Without a Cloots

Our super awesome SCBWI WWA regional meetings started up again on Wednesday ending a summer of bonbon eating and horse race watching for me. Back to work! And meeting an acquiring editor is a great kick in the pants to start getting dummies and portfolio pieces in top shape and ready for submission.

Sarah Cloots, Editorial Assistant at Greenwillow Books, spent two days with our group doing smart First Page readings, manuscript critiques, and a wonderful main session talk. I'm so sad she left! Well-spoken, well-read, bright and funny. Too bad she can't stay in Seattle. But all the better for Manhattan. It is thrilling to see young new editors that really know their stuff and can quote Ursula Nordstrom. Boo-ya!
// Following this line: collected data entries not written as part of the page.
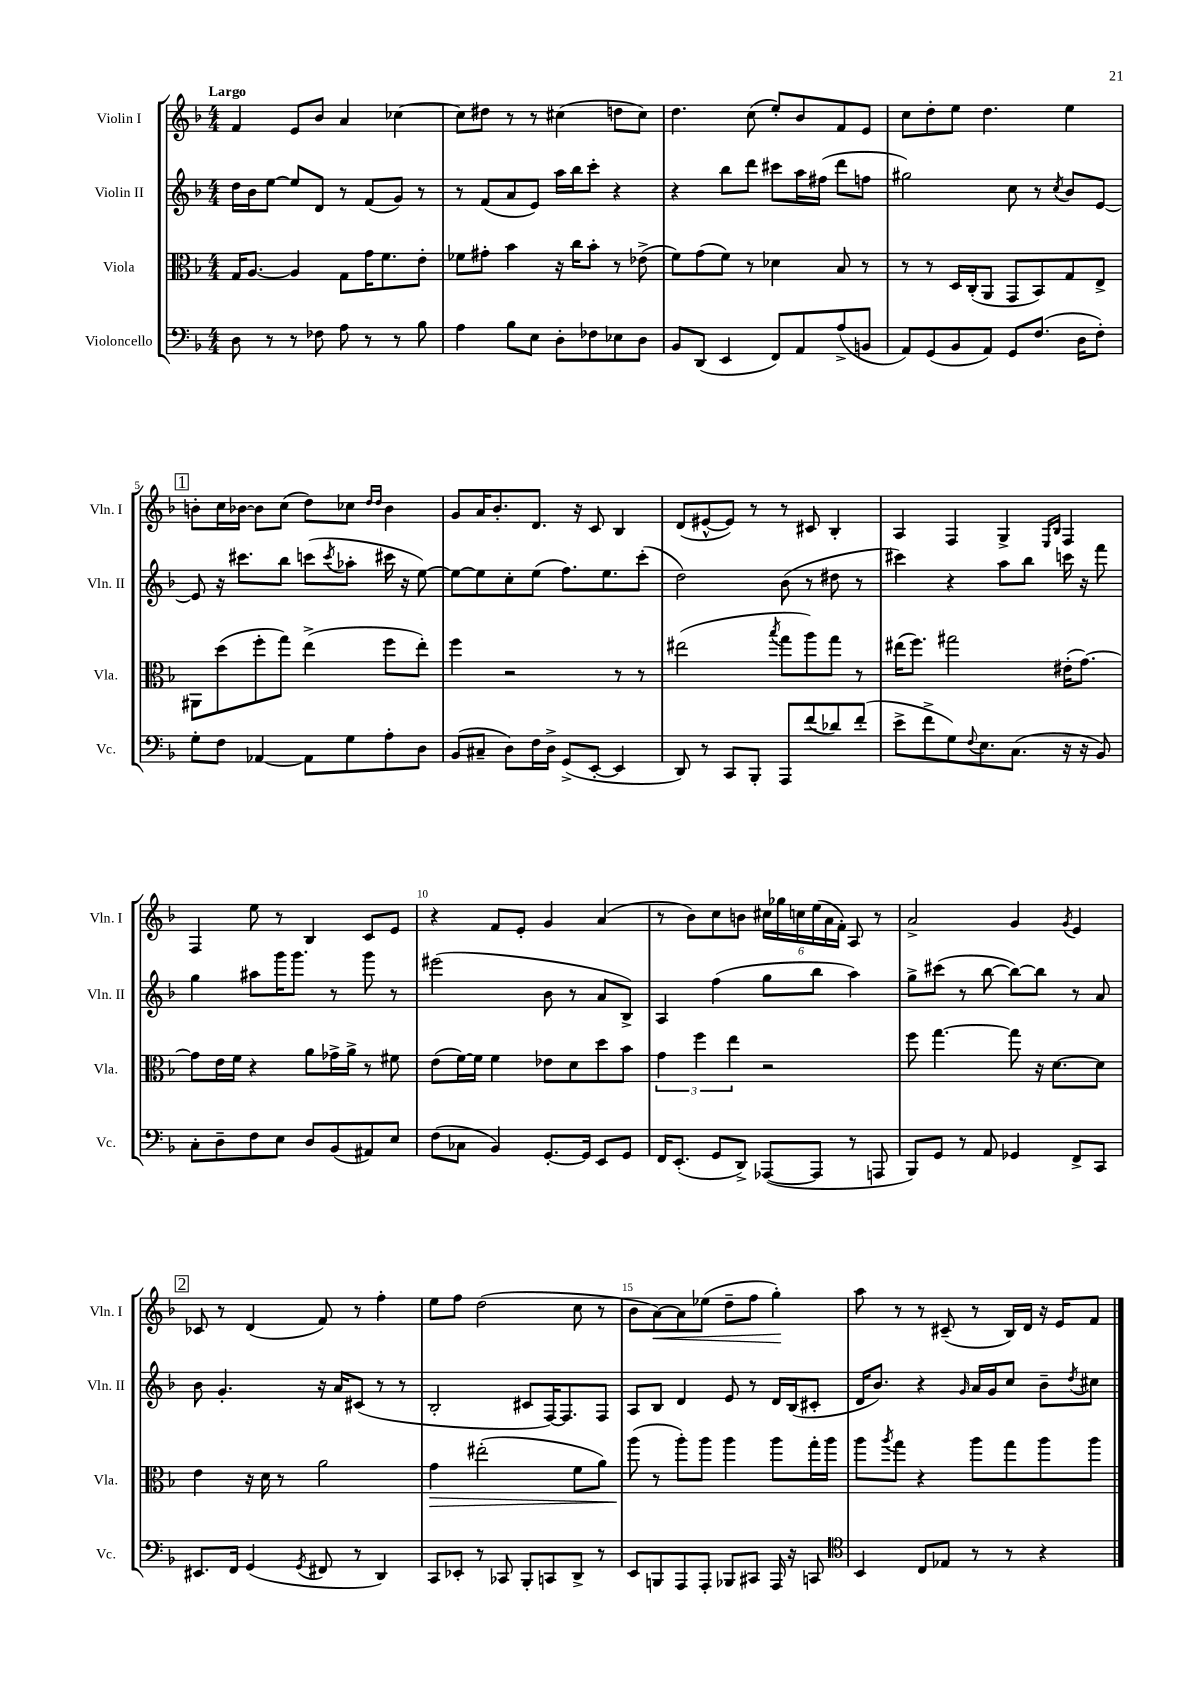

**kern	**kern	**dynam	**kern	**kern	**dynam
*part4	*part3	*part3	*part2	*part1	*part1
*staff4	*staff3	*staff3	*staff2	*staff1	*staff1
*I"Violoncello	*I"Viola	*	*I"Violin II	*I"Violin I	*
*I'Vc.	*I'Vla.	*	*I'Vln. II	*I'Vln. I	*
*clefF4	*clefC3	*	*clefG2	*clefG2	*
*k[b-]	*k[b-]	*	*k[b-]	*k[b-]	*
*M4/4	*M4/4	*	*M4/4	*M4/4	*
=1	=1	=1	=1	=1	=1
!	!	!	!	!LO:TX:a:B:t=Largo	!
8D\	16G/KL	.	16dd\LL	4f/	.
.	[8.A/J	.	16b-\J	.	.
8r	.	.	[8ee\J	.	.
8r	4A/]	.	8ee/L]	8e/L	.
8F-X\	.	.	8d/J	8b-/J	.
8A\	8G\L	.	8r	4a/	.
8r	16g\K	.	(8f/L	.	.
.	8.f\	.	.	.	.
8r	.	.	8g/J)	[4cc-X\	.
8B-\	8e'\J	.	8r	.	.
=2	=2	=2	=2	=2	=2
4A\	8f-X\L	.	8r	8cc-\L]	.
.	8g#X'\J	.	(8f/L	8dd#X\J	.
8B-\L	4b-\	.	8a/	8r	.
8E\J	.	.	8e/J)	8r	.
8D'\L	16r	.	16aa\LL	(4cc#X\	.
.	16cc\KL	.	16bb-\J	.	.
8F-X\	8b-'\J	.	8ccc'\J	.	.
8E-X\	8r	.	4r	8ddn\L	.
8D\J	(8e-X^\	.	.	8cc#\J)	.
=3	=3	=3	=3	=3	=3
8BB-/L	8f\L)	.	4r	4.dd\	.
(8DD/J	(8g\	.	.	.	.
4EE/	8f\J)	.	8bb-\L	.	.
.	8r	.	8ddd\J	(8cc\	.
8FF/L)	4d-X\	.	8ccc#X\L	8ee'/L)	.
8AA/	.	.	16aa\L	8b-/	.
.	.	.	(16ff#X\JJ	.	.
(8A^/	8B-/	.	8ddd\L	8f/	.
8BBn/J	8r	.	8ffn\J	8e/J	.
=4	=4	=4	=4	=4	=4
8AA/L)	8r	.	2gg#X\)	8cc\L	.
(8GG/	8r	.	.	8dd'\	.
8BB-/	16D/LL	.	.	8ee\J	.
.	(16C'/J	.	.	.	.
8AA/J)	8AA/J	.	.	4.dd\	.
8GG/L	8GG/L	.	8cc\	.	.
(8.F/J	8BB-/)	.	8r	.	.
.	.	.	8qcc/	.	.
.	8G/	.	8b-/L	4ee\	.
16D\KL	.	.	.	.	.
8F'\J)	8E^/J	.	[8e/J	.	.
!!LO:LB:g=z
!!LO:REH:place=s1:t=1
=5	=5	=5	=5	=5	=5
8G'\L	8AA#X\L	.	8e/]	8bn'\L	.
8F\J	(8dd\	.	16r	16cc\L	.
.	.	.	8.ccc#X\L	[16b-X\JJ	.
[4AA-X/	8ff'\	.	.	8b-\L]	.
.	8gg\J)	.	8bb-\J	(8cc\J	.
8AA-\L]	(4ee^\	.	(8cccn\L	8dd\L)	.
.	.	.	8qccc/	.	.
8G\	.	.	8aa-X'\J	8cc-X\J	.
.	.	.	.	16qqdd/LL	.
.	.	.	.	16qqdd/JJ	.
8A'\	8ff\L	.	16ccc#X\	4b-\	.
.	.	.	16r	.	.
8D\J	8ee'\J)	.	[8ee\)	.	.
=6	=6	=6	=6	=6	=6
(8BB-/L	4ff\	.	8ee\L_	8g/L	.
8C#X~/J	.	.	8ee\]	16a/K	.
.	.	.	.	8.b-'/	.
8D\L)	2r	.	8cc'\	.	.
16F\L	.	.	(8ee\J	8.d/J	.
16D^\JJ	.	.	.	.	.
(8GG^/L	.	.	8.ff\L)	.	.
.	.	.	.	16r	.
[8EE'/J	.	.	.	8c/	.
.	.	.	8.ee\	.	.
4EE/]	8r	.	.	4B-/	.
.	8r	.	(8ccc'\J	.	.
=7	=7	=7	=7	=7	=7
8DD/)	(2ee#X\	.	2dd\)	(8d/L	.
8r	.	.	.	[8e#X^^/	.
8CC/L	.	.	.	8e#/J])	.
8BBB-'/J	.	.	.	8r	.
.	8qbb-/	.	.	.	.
8AAA/L	8gg\L	.	(8b-\	8r	.
(8f/	8aa\)	.	8r	8c#X/	.
8d-X/)	8gg\J	.	8dd#X\	4B-'/	.
(8f'/J	8r	.	8r	.	.
=8	=8	=8	=8	=8	=8
8e^\L	(16ee#X\KL	.	4ccc#X\)	4A/	.
.	8.ff\J)	.	.	.	.
8f^\	.	.	.	.	.
8G\)	2gg#X\	.	4r	4F/	.
8qqF/	.	.	.	.	.
8.E\	.	.	.	.	.
.	.	.	8aa\L	4G^/	.
(8.C\J	.	.	.	.	.
.	.	.	8bb-\J	.	.
.	.	.	.	16qqE/LL	.
.	.	.	.	16qqB-/JJ	.
16r	(16e#X'\KL	.	16cccn\	4F/	.
16r	[8.g\J)	.	16r	.	.
8BB-/)	.	.	8fff\	.	.
!!LO:LB:g=z
=9	=9	=9	=9	=9	=9
8C'\L	8g\L]	.	4gg\	4F/	.
8D~\	16e\L	.	.	.	.
.	16f\JJ	.	.	.	.
8F\	4r	.	8aa#X\L	8ee\	.
8E\J	.	.	16ggg\K	8r	.
.	.	.	8.ggg\J	.	.
8D/L	8a\L	.	.	4B-/	.
(8BB-/	16g-X^\L	.	8r	.	.
.	16a^\JJ	.	.	.	.
8AA#X/)	8r	.	8ggg\	8c/L	.
8E/J	8f#X\	.	8r	8e/J	.
=10	=10	=10	=10	=10	=10
(8F\L	(8e\L	.	(2eee#X\	4r	.
8C-X\J	[16f\L)	.	.	.	.
.	16f\JJ]	.	.	.	.
4BB-/)	4f\	.	.	8f/L	.
.	.	.	.	8e'/J	.
[8.GG'/L	8e-X\L	.	8b-\	4g/	.
.	8d\	.	8r	.	.
16GG/Jk]	.	.	.	.	.
8EE/L	8dd\	.	8a/L	(4a/	.
8GG/J	8b-\J	.	8B-^/J)	.	.
=11	=11	=11	=11	=11	=11
16FF/KL	6g\	.	4A/	8r	.
(8.EE'/J	.	.	.	.	.
.	.	.	.	8b-\L)	.
.	6ff\	.	.	.	.
8GG/L	.	.	(4ff\	8cc\	.
.	6ee\	.	.	.	.
8DD^/J)	.	.	.	8bn\J	.
([8AAA-X/L	2r	.	8gg\L	24cc#X\LL	.
.	.	.	.	24gg-X\	.
.	.	.	.	24ccn\	.
8AAA-/J]	.	.	8bb-\J	(24ee\	.
.	.	.	.	24a\	.
.	.	.	.	24f'\JJ)	.
8r	.	.	4aa\)	8A/	.
8AAAn/	.	.	.	8r	.
=12	=12	=12	=12	=12	=12
8BBB-/L)	8ff\	.	8gg^\L	2a^/	.
8GG/J	[4.gg\	.	(8ccc#X\J	.	.
8r	.	.	8r	.	.
8AA/	.	.	[8bb-\	.	.
4GG-X/	8gg\]	.	8bb-\L_)	4g/	.
.	16r	.	8bb-\J]	.	.
.	[8.d\L	.	.	.	.
.	.	.	.	8qg/	.
8FF^/L	.	.	8r	4e/	.
8CC/J	8d\J]	.	8a/	.	.
!!LO:LB:g=z
!!LO:REH:place=s1:t=2
=13	=13	=13	=13	=13	=13
8.EE#X/L	4e\	.	8b-\	8c-X/	.
.	.	.	4.g'/	8r	.
16FF/Jk	.	.	.	.	.
(4GG/	16r	.	.	(4d/	.
.	16d\	.	.	.	.
.	8r	.	.	.	.
8qGG/	.	.	.	.	.
8FF#X/	2a\	.	16r	8f/)	.
.	.	.	16a/KL	.	.
8r	.	.	(8c#X/J	8r	.
4DD/)	.	.	8r	4ff'\	.
.	.	.	8r	.	.
=14	=14	=14	=14	=14	=14
!	!	!LO:HP:b	!	!	!
8CC/L	4g\	>	2B-'/	8ee\L	.
8EE-X'/J	.	.	.	8ff\J	.
8r	(2ee#X'\	.	.	(2dd\	.
8CC-X/	.	.	.	.	.
8BBB-'/L	.	.	8c#X/L	.	.
8CCn/	.	.	[16F/K)	.	.
.	.	.	8.F/]	.	.
8DD^/J	8f\L	.	.	8cc\	.
8r	8a\J)	.	8F/J	8r	.
=15	=15	=15	=15	=15	=15
8EE/L	(8aa\	.	8A/L	8b-\L	.
!	!	!	!	!	!LO:HP:b
8BBBn/	8r	]	8B-/J	[8a\)	<
8AAA/	8aa'\L)	.	4d/	8a\]	.
8AAA'/J	8aa\J	.	.	(8ee-X\J	.
8BBB-X/L	4aa\	.	8e/	8dd~\L	.
8CC#X/J	.	.	8r	8ff\J	.
16AAA/	8aa\L	.	16d/LL	4gg'\)	.
16r	.	.	(16B-/J	.	.
8CCn/	16gg'\L	.	8c#X'/J	.	.
.	16aa\JJ	.	.	.	.
.	.	.	.	.	[
=16	=16	=16	=16	=16	=16
*clefC4	*	*	*	*	*
4BB-/	8aa\L	.	16d/KL	8aa\	.
.	.	.	8.b-/J)	.	.
.	8qaa/	.	.	.	.
.	8gg\J	.	.	8r	.
8C/L	4r	.	4r	8r	.
8E-X/J	.	.	.	(8c#X~/	.
.	.	.	16qqg/	.	.
8r	8aa\L	.	16a/LL	8r	.
.	.	.	16g/J	.	.
8r	8gg\	.	8cc/J	16B-/LL)	.
.	.	.	.	16d/JJ	.
4r	8aa\	.	8b-~\L	16r	.
.	.	.	.	16e/KL	.
.	.	.	8qdd/	.	.
.	8aa\J	.	8cc#X\J	8f/J	.
==	==	==	==	==	==
*-	*-	*-	*-	*-	*-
And I came away with a great new exercise thanks to Sarah:

We all know about the importance of fleshing out characters in our manuscripts by knowing their extensive back stories. And I do character sketches--front, back, profile, three-quarter view--when I'm drawing my characters. But I've always contained my other practice sketches to what is happening in the manuscript.

Sarah gave us two 3 minute exercises during the meeting and one of them was to think of scenarios in which your character wouldn't be comfortable and envision their reactions. She asked us to write or draw this for three minutes. DRAW! Am I a thick thickie? Why didn't I ever think of that? We sort of did that in cartoon school, but it never occured to me to reach outside of my picture book story confines and draw my characters in a different situation.

So I thought of my character Tess, a Rosie-the-Riveter-esque big sister. She's very comfortable battling giants and rebuilding houses and wearing overalls. But stick her in a frilly frock and send her to a formal high tea and I'm sure she'd be completely out of her element. Add a snooty Chanel clad socialite requesting a tea refill and Tess would surely grab the entire samovar and lug it over instead of finding a demure tea pot or taking the tea cup TO the samovar as is (I assume) custom.

Tesstea.jpg

What fun! It is just a sketch, but this opens up lots of future plot possibilities to me and let's me know more about Tess. I owe Sarah a cupcake.